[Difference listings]
□ □ □ □ □ □ □

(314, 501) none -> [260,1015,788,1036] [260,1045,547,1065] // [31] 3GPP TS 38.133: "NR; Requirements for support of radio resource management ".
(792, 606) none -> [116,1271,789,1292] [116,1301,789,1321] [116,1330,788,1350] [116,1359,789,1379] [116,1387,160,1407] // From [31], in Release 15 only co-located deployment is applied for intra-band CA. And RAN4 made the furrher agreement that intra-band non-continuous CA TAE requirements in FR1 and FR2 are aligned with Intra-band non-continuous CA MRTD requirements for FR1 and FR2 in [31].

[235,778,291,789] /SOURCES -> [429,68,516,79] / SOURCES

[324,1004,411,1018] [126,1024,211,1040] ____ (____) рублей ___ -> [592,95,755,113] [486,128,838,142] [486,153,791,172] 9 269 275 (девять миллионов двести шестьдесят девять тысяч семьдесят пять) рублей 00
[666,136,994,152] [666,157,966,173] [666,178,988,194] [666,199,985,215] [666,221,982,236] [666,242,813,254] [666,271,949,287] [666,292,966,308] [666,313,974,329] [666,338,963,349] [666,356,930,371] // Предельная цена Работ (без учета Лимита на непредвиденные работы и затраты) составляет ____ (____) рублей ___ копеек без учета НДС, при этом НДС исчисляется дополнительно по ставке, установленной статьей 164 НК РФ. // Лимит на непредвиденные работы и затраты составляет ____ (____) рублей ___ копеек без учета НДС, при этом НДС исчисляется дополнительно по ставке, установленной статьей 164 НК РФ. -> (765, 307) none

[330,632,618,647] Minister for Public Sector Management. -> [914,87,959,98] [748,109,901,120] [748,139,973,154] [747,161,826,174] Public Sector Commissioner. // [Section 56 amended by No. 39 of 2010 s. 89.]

□ □ □ □ □ □ □

● HOW TO COMPLETE THIS TASK:
Scan the lines above for "[235,778,291,789] /SOURCES ->" and for "[324,1004,411,1018] [126,1024,211,1040] ____". Repeat exactly the line holding each of them and every line in between.

● SOLUTION FOR THIS EXERCISE:
[235,778,291,789] /SOURCES -> [429,68,516,79] / SOURCES

[324,1004,411,1018] [126,1024,211,1040] ____ (____) рублей ___ -> [592,95,755,113] [486,128,838,142] [486,153,791,172] 9 269 275 (девять миллионов двести шестьдесят девять тысяч семьдесят пять) рублей 00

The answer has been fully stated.